**Yang Harus Dikerjakan:**
1. Menurut tulisan tentang ilmu dan jiwa, mengapa filsafat menjadi agung, dan dengan syarat apa ilmu juga bisa menjadi luhur? Jawab dalam satu sampai tiga kalimat.
2. Dalam tulisan tentang ilmu dan jiwa, sebutan apa yang dipakai para filsuf untuk filsafat?
3. Teruskan tulisan tentang ilmu dan jiwa mulai dari kalimat terakhirnya.

**Teks Hasil Ekstraksi:**
□ □ □ □
Ilmu Itu Hamba Jiwa: Ketika Sains Harus Belajar Berlutut
Oleh: dr. Maximus Mujur, Sp.OG
Di zaman ini, segalanya ingin dibuktikan. Dihitung. Dikalkulasi. Semua ditakar dengan meteran akal dan ditimbang dengan neraca laboratorium. Lalu… ketika kita bertanya tentang jiwa, orang tertawa. “Apa buktinya? Di mana tempatnya? Mana datanya?”
Dan di situlah dunia kita mulai kehilangan cahaya.
Karena ketika jiwa ditertawakan, sebenarnya kita sedang tertawa pada diri kita sendiri.
Ilmu yang Tumbuh Tapi Tersesat
Ilmu pengetahuan hari ini seperti anak muda cerdas yang berhasil memanjat puncak gunung tertinggi… lalu mendapati bahwa ia mendaki gunung yang salah. Ia tahu banyak, tapi tidak lagi tahu siapa dirinya.
Ia bisa menciptakan bayi dari tabung, tapi lupa bagaimana cara menyambut jiwa dengan cinta. Ia bisa menjelaskan hormon cinta, tapi gagap menjelaskan mengapa doa ibu mampu meredakan kegelisahan janin dalam kandungan.
Inilah zaman pikiran menjadi raja, dan jiwa dibuang ke pengasingan.
Kita Lupa: Ilmu Bukan Tuhan
Pernah, dalam sejarah teologi, para filsuf tahu diri: mereka menyebut filsafat sebagai ansila theologiae—hamba dari teologi. Ia bukan pengganti Tuhan, ia hanya pelayan yang membantu menjelaskan misteri kehadiran-Nya dengan logika yang terbatas.
Kini, waktunya kita ingatkan kembali: ilmu pengetahuan adalah ansila dari jiwa. Ilmu bukan Tuhan. Ia tidak menciptakan cinta. Ia tidak tahu rasanya dikhianati, atau indahnya dimaafkan. Ia hanya tahu bagaimana, tapi tak tahu mengapa. Ia tahu urutan proses, tapi tidak mengerti makna peristiwa.
Jiwa: Majikan yang Terlupakan
Coba perhatikan ibu hamil yang menangis di tengah malam. Ia tahu tubuhnya mual bukan hanya karena hormon. Ia tahu ada yang sedang berkomunikasi di dalam rahimnya. Bukan dengan kata, tapi dengan getaran. Dengan rasa. Dengan jiwa.
Ilmu bisa menuliskan kata “oksitosin” dan “kortisol” di papan tulis. Tapi hanya jiwa yang bisa memahami bahwa bayi dalam kandungan menolak energi benci ibunya. Bahwa mual adalah suara jiwa yang sedang meminta ruang.
Ilmu adalah alat. Tapi jiwa adalah pemilik rumah.
Menjadi Ansila: Bukan Rendah, Tapi Mulia
Dalam budaya yang suka hirarki, kata “hamba” terdengar hina. Tapi sesungguhnya, menjadi pelayan kebenaran adalah posisi termulia. Filsafat menjadi agung karena ia melayani iman. Maka ilmu pun akan menjadi luhur, jika ia tahu siapa yang harus ia layani: jiwa manusia.
□ □ □ □
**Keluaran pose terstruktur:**
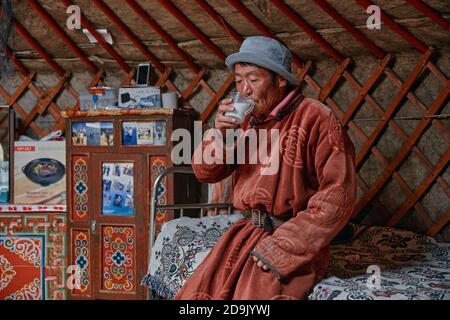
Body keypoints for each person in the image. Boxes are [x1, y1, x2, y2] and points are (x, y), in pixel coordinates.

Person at [174, 36, 356, 300]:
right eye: (238, 80)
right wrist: (221, 136)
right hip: (246, 232)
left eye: (253, 79)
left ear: (280, 79)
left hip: (289, 239)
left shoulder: (316, 117)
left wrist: (283, 248)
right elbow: (205, 173)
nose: (244, 89)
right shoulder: (246, 123)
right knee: (196, 298)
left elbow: (337, 197)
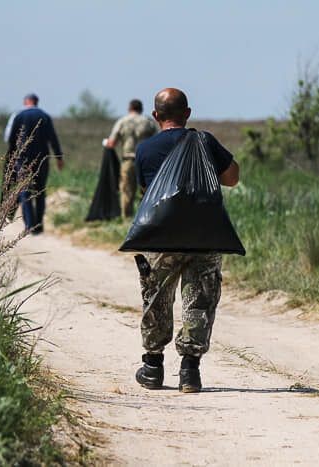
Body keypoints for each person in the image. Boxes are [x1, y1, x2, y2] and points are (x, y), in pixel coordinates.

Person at [133, 88, 240, 393]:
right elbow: (232, 177)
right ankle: (189, 372)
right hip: (204, 236)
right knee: (200, 301)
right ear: (187, 113)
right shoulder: (204, 141)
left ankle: (152, 367)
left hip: (160, 237)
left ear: (156, 116)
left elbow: (145, 191)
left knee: (156, 298)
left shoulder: (145, 149)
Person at [7, 93, 63, 234]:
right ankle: (39, 225)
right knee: (39, 191)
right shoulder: (44, 116)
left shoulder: (19, 116)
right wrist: (59, 157)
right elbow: (53, 138)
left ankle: (29, 225)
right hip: (41, 159)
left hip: (22, 159)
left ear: (26, 102)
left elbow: (11, 139)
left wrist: (11, 159)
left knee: (24, 191)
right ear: (36, 102)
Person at [106, 99, 159, 218]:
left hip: (128, 160)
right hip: (146, 161)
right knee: (146, 191)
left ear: (129, 108)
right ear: (141, 109)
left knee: (126, 191)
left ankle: (127, 219)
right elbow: (157, 140)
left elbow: (111, 143)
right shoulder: (148, 122)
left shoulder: (122, 122)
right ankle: (144, 218)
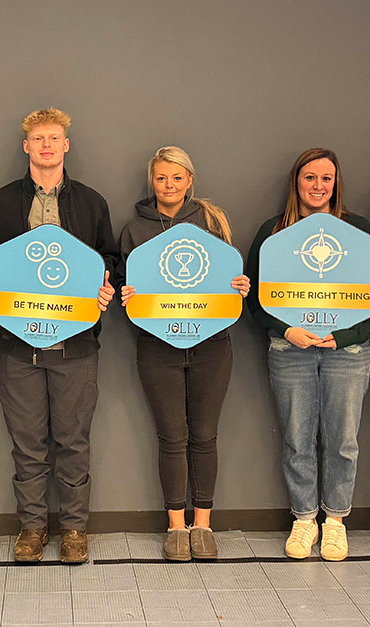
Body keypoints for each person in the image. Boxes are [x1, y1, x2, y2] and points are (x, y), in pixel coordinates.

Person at [0, 107, 119, 564]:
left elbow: (107, 259)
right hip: (19, 347)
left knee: (74, 441)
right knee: (28, 443)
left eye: (54, 138)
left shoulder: (93, 203)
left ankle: (74, 530)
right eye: (39, 139)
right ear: (27, 146)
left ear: (66, 145)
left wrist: (104, 287)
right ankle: (33, 529)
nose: (47, 145)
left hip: (76, 345)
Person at [246, 148, 370, 561]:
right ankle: (305, 519)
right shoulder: (273, 232)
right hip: (289, 348)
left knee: (343, 441)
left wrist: (343, 336)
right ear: (297, 182)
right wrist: (286, 329)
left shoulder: (359, 230)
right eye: (310, 177)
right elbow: (254, 297)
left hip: (348, 351)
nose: (318, 186)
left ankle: (336, 522)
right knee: (297, 439)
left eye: (326, 178)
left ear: (336, 183)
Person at [117, 147, 249, 561]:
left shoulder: (213, 221)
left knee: (205, 437)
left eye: (177, 178)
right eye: (161, 178)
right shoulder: (133, 230)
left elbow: (229, 277)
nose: (169, 186)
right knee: (171, 438)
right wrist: (128, 296)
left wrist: (239, 287)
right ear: (151, 181)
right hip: (158, 347)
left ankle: (203, 525)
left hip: (212, 346)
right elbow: (127, 288)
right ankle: (176, 527)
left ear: (189, 180)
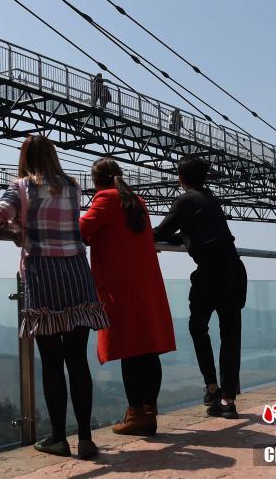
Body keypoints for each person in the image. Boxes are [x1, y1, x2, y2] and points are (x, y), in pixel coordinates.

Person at [0, 135, 108, 460]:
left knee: (52, 363)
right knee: (78, 361)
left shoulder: (22, 186)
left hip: (44, 276)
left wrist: (17, 231)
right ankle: (85, 440)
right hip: (77, 274)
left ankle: (58, 438)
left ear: (26, 158)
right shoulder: (72, 187)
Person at [79, 158, 176, 436]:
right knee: (147, 349)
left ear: (95, 181)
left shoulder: (105, 200)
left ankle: (135, 415)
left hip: (120, 288)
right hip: (146, 285)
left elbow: (82, 231)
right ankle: (148, 411)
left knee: (129, 351)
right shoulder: (136, 201)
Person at [153, 156, 248, 419]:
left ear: (180, 177)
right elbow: (198, 231)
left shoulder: (186, 200)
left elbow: (159, 233)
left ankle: (212, 387)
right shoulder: (208, 198)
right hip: (233, 271)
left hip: (210, 275)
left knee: (197, 327)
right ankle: (228, 400)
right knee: (230, 335)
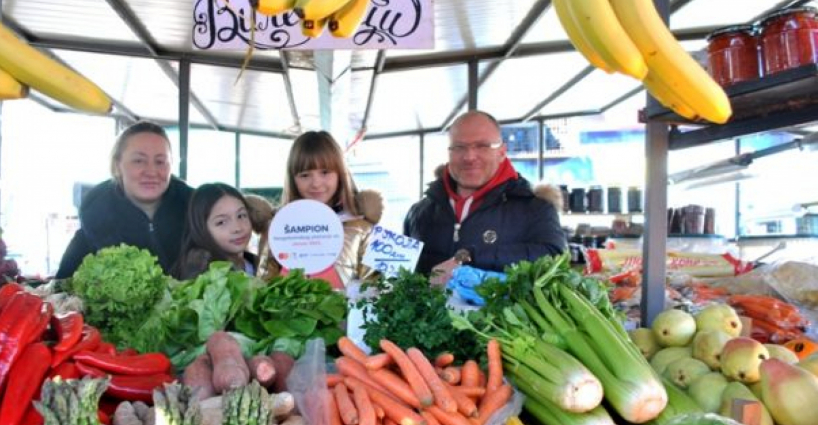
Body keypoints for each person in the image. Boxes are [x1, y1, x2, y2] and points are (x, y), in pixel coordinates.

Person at [403, 110, 566, 284]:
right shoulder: (419, 212)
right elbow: (401, 272)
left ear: (502, 152)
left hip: (497, 311)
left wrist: (470, 257)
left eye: (482, 146)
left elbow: (555, 257)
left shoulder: (535, 208)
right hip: (428, 311)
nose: (469, 157)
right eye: (459, 147)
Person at [56, 121, 193, 279]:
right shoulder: (94, 220)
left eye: (160, 161)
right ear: (117, 165)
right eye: (138, 161)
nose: (151, 171)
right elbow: (60, 287)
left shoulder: (200, 213)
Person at [257, 130, 383, 287]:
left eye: (325, 172)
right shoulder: (277, 229)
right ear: (293, 179)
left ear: (340, 174)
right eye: (305, 175)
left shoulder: (363, 228)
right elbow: (263, 287)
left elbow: (381, 288)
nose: (316, 183)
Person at [173, 182, 273, 280]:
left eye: (241, 216)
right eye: (221, 222)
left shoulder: (258, 263)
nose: (237, 228)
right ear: (201, 228)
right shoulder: (200, 274)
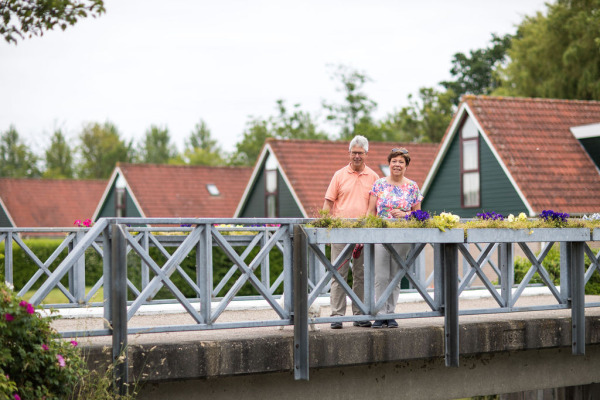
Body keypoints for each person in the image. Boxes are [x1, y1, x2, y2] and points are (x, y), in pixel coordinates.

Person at [323, 135, 379, 329]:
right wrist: (325, 229)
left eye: (360, 153)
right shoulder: (339, 175)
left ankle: (360, 315)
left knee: (361, 275)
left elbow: (378, 206)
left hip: (363, 233)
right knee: (338, 274)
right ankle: (336, 316)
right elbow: (328, 203)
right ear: (349, 153)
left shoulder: (374, 177)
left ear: (366, 154)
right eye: (354, 152)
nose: (357, 156)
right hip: (340, 231)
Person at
□ □ □ □
**Jawaban Tiap Tugas:**
1. Filsafat menjadi agung karena ia melayani iman. Dengan cara yang sama, ilmu akan menjadi luhur jika ia tahu siapa yang harus ia layani, yaitu jiwa manusia.

2. Ansila theologiae, yaitu hamba dari teologi.

3.
Bayangkan jika semua ilmu—kedokteran, pendidikan, psikologi, kebidanan, teknologi—semua tunduk melayani pertumbuhan jiwa. Dunia akan berubah:
- Sekolah tak hanya mencetak nilai, tapi menumbuhkan cinta diri.
- Rumah sakit tak hanya menyembuhkan penyakit, tapi menyembuhkan luka batin.
- Praktik kebidanan tak hanya mendeteksi detak jantung janin, tapi juga menyambut jiwa dari surga yang sedang mencari rumah cinta.
Kita Bukan Mesin, Kita Jiwa yang Bertumbuh
Mari kita ulangi pelan-pelan: manusia adalah jiwa berbadan. Bukan sebaliknya.
Tubuh adalah baju. Ilmu adalah alat. Tapi jiwa—jiwa adalah inti. Titik pusat. Rumah Tuhan yang kecil dalam diri kita.
Dan tugas pikiran bukan meragukan jiwa. Tapi menghormatinya. Menjelaskannya. Menjadi penafsir yang setia dari bisikan batin yang tak terdengar oleh alat laboratorium.
Akhirnya: Saat Ilmu Tahu Diri, Jiwa Pulang ke Rumahnya
Jika kelak ilmu bersedia berlutut, bukan karena ia kalah, tapi karena ia sadar: di hadapan jiwa, ia menemukan kembali maknanya. Ia bukan lagi mesin pencetak data, tapi penjaga cahaya dalam gelapnya zaman.
Jika hari ini kita memuliakan ilmu, marilah kita kembalikan tahtanya kepada jiwa. Biarlah ilmu bekerja, tapi jiwa yang memimpin.
Karena ilmu tanpa jiwa akan membuat kita cerdas tapi kosong. Tapi ilmu yang taat pada jiwa—itulah yang membuat kita benar-benar manusia.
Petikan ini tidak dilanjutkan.